Kirkus Reviews QR Code
WHALESONG by Robert Siegel

WHALESONG

By

Pub Date: Sept. 1st, 1981
Publisher: Crossway Books (9825 West Roosevelt Rd., Westchester, IL 60153)

More an animated Save-the-Whales pamphlet than a novel, this short book is the autobiography of Hruna the humpback whale. Hruna recalls his early times, snug between his mother's long white flippers, listening to her whalesong (""Sometimes it reduced me to tears--I don't know why. The big oily drops fuzzed my vision. . .""). He remembers being taken by his father to meet Hralekana the Great Whale, who tells ""the Story"" of the sea (which leads up to a diatribe on man's hunting of whales).

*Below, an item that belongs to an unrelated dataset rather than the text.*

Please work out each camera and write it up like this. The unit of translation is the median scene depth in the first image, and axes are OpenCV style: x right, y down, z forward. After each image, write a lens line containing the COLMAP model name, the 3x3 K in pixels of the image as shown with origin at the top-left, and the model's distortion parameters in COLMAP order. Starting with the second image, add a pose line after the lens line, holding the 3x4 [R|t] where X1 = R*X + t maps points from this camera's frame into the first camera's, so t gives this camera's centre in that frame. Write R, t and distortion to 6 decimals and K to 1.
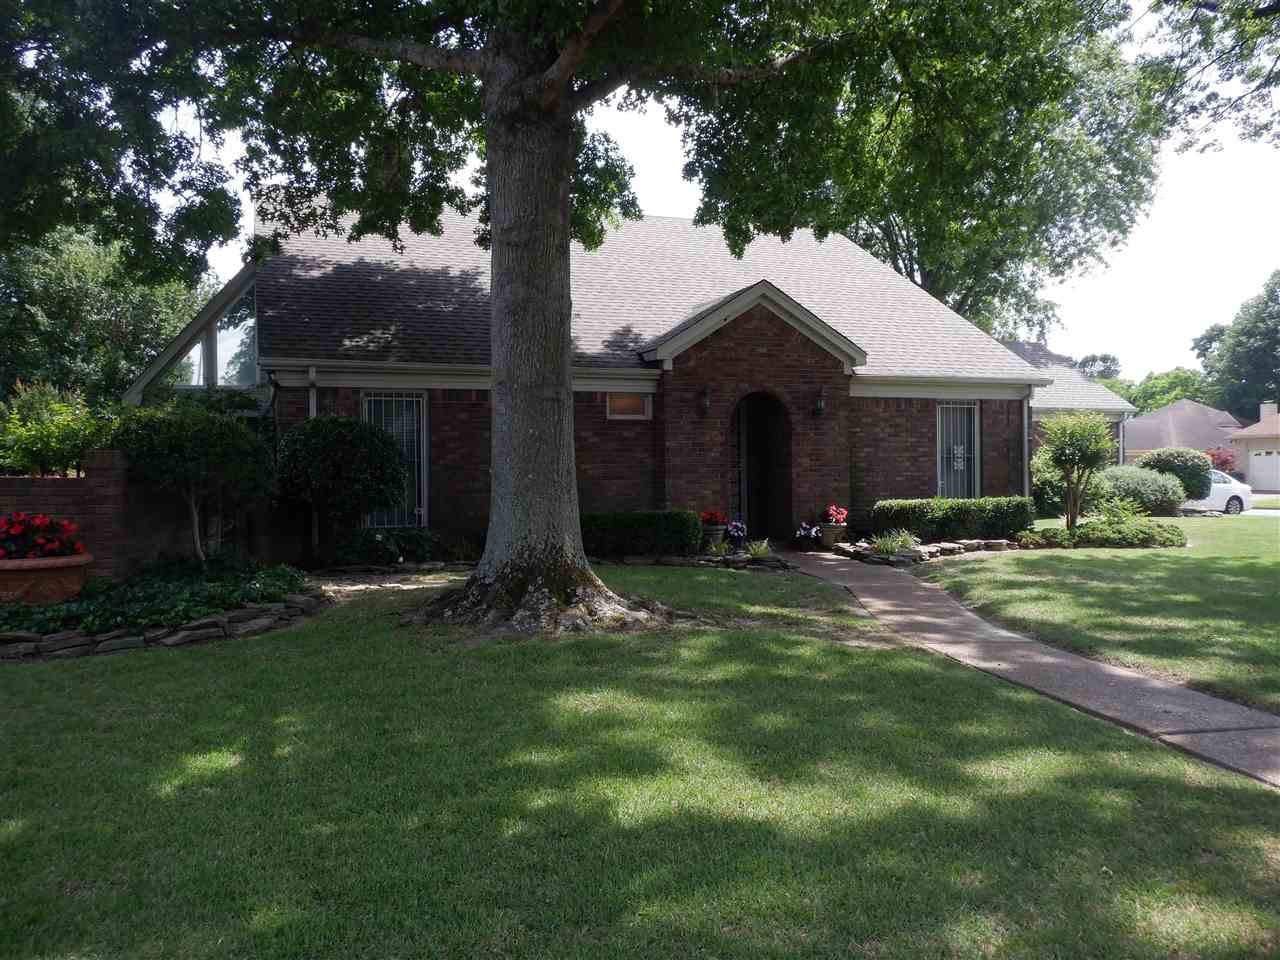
lens RADIAL K [[1037.4, 0, 640.7], [0, 1037.4, 478.6], [0, 0, 1]] dist [-0.027125, 0.000320]
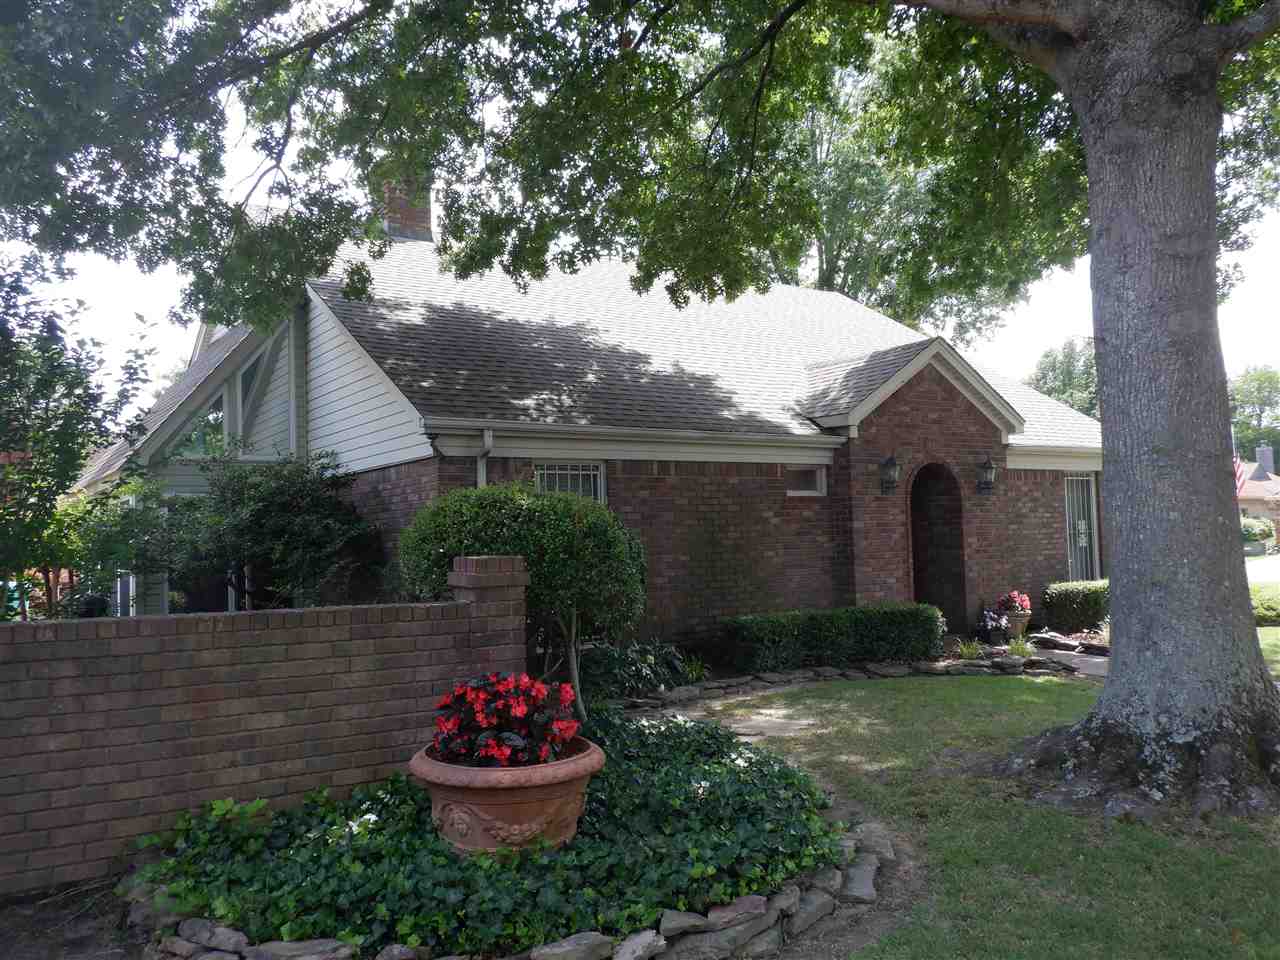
lens RADIAL K [[1037.4, 0, 641.9], [0, 1037.4, 478.8], [0, 0, 1]] dist [-0.027125, 0.000320]
pose [[0.970416, -0.003945, 0.241406, -0.337514], [0.020380, 0.997637, -0.065619, -0.018311], [-0.240576, 0.068598, 0.968203, 0.214552]]
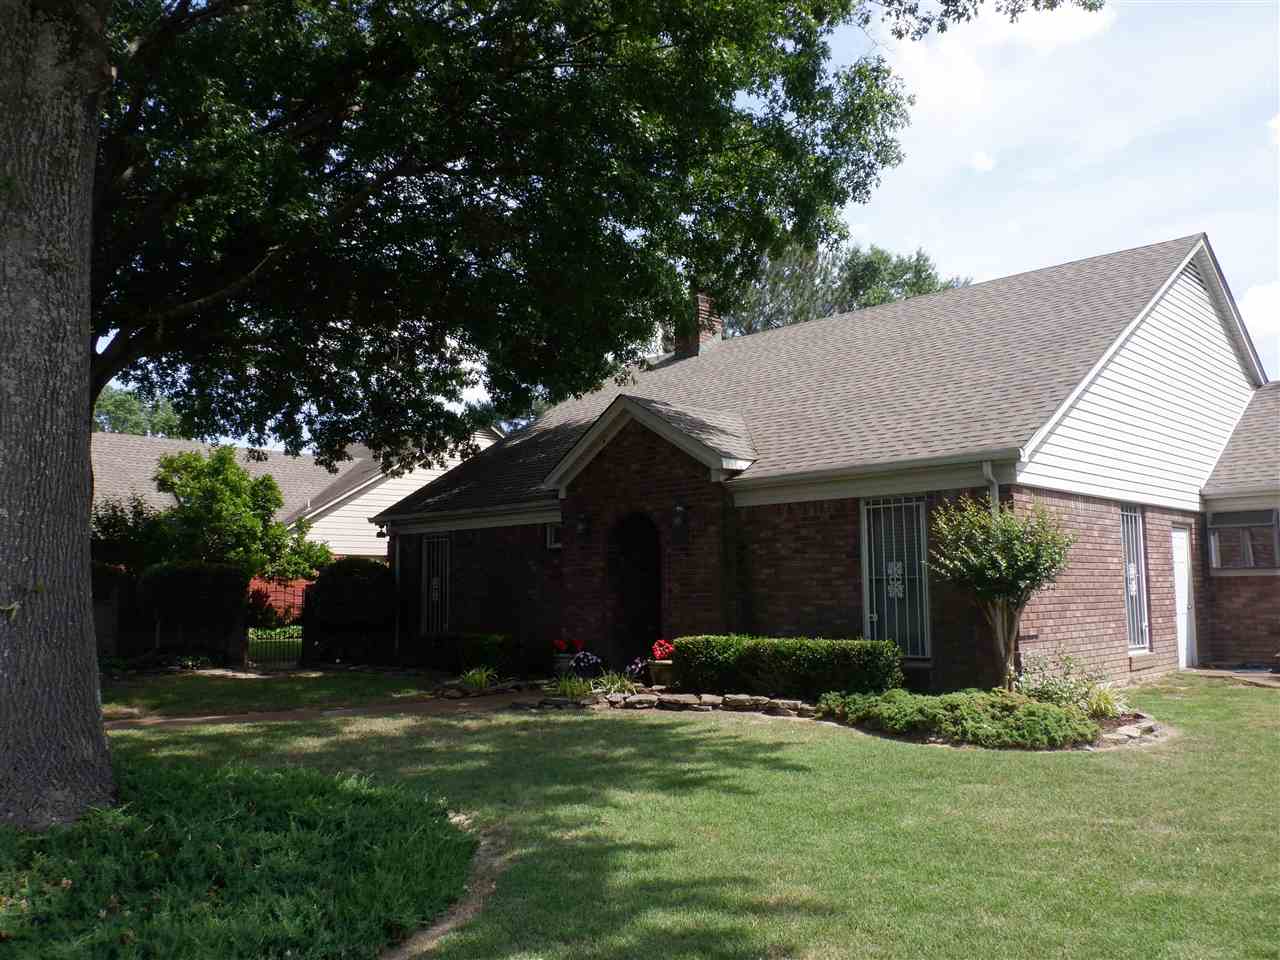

And he recounts his Lonely Cruise--""a trip which every whale takes at the beginning of adulthood"" and which includes a brush with whalers, a beatific moment with the Whale of Light, friendship with ""pert"" Ala the albatross, the taking of ""the Plunge,"" and a glimpse of one of man's cities (""any creature that fouled its own waters surely wouldn't live long in the ocean""). Then Hruna must rescue his childhood sweetheart Lewte--""Man the monster had trapped her""--and they marry as Hruna becomes leader of the pod. But finally there'll be yet another run-in with whalers, and the Great Whale will sacrifice himself to save the others. (""Hrakelana had died in agony and not one of us had moved a fluke to help him."") With limp, maudlin, pseudo-poetic prose and some unintentional laughs: worthy message, weak fiction.